A quick update for anyone who cares.
I ended up going the route of a HDMI-to-USB capture device as there seemed to be no point in getting an HDMI to optical converter since they were more expensive and more restrictive (and harder to find).
I bought a VIVITAR HDMI-to-USB Capture Card from Walmart for like $20. It looks very unremarkable as it's literally a little flash-drive sized looking thing with a male USB end (output) and female HDMI (input).
This capture card behaves oddly in that the audio is captured as a single channel. The 48KHz Stereo signal is folded (interleaved? interlaced?) into a single channel @ 96KHz (so 2x 48KHz channels into 1x 96KHz channel) with data appearing at the non-audible range above 48KHz for one of the stereo channels.
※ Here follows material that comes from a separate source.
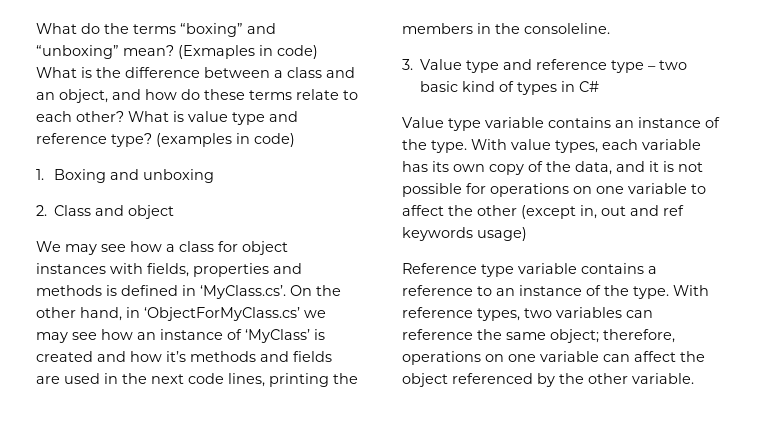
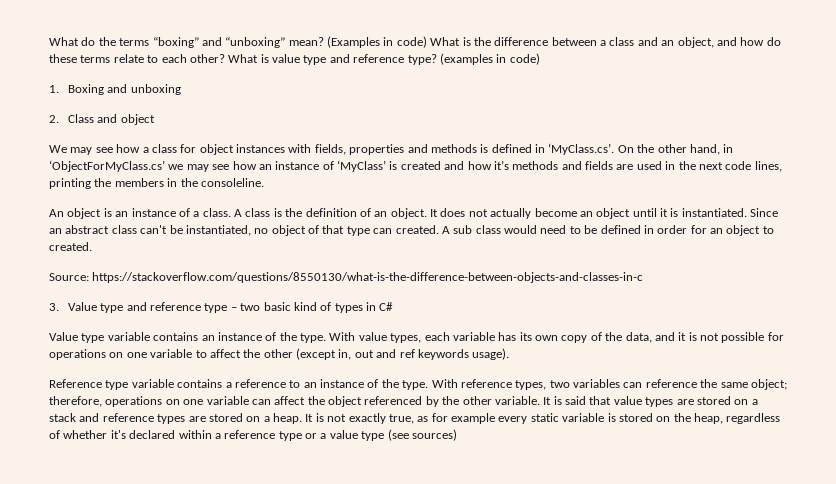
[178,45,255,59] (Exmaples -> [327,36,380,48] (Examples
(610, 28) none -> [49,208,779,219] [49,225,774,236] [49,242,92,251] [49,272,644,283] // An object is an instance of a class. A class is the definition of an object. It does not actually become an object until it is instantiated. Since an abstract class can't be instantiated, no object of that type can created. A sub class would need to be defined in order for an object to created. // Source: https://stackoverflow.com/questions/8550130/what-is-the-difference-between-objects-and-classes-in-c
[477,227,527,241] usage) -> [472,348,510,360] usage).
(694, 378) none -> [543,396,758,407] [49,413,781,424] [49,429,457,441] It is said that value types are stored on a stack and reference types are stored on a heap. It is not exactly true, as for example every static variable is stored on the heap, regardless of whether it's declared within a reference type or a value type (see sources)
In order to record any audio properly, you have to remap that data to go into the adjacent channel, which I did using a tool called "Virtual Audio Cable" and "mono-to-stereo" by ToadKing (more info here:
https://github.com/ToadKing/mono-to-stereo/releases and here
https://www.reddit.com/r/obs/comments/mm0saj/psa_if_youre_using_one_of_those_cheapo_1020ish/ )
I verified that the stereo mapping was correct (and not just doubling a single mono signal) by playing a game, recording audio, and verifying that the left channel contained content properly (so having something happen on the left-hand side and confirming the recording on the left channel did carry the sound content vs the right channel).
In other words, Vivitar uses a FAKE mono signal to capture audio and it's really a stereo 48KHz signal that's transmitted using a single channel by doubling the KHz container range. I have no idea on the technical reasons why this device behaves that way, all I can comment is on how I fixed it and verified the solution to be accurate.
FWIW, hope that's helpful to someone.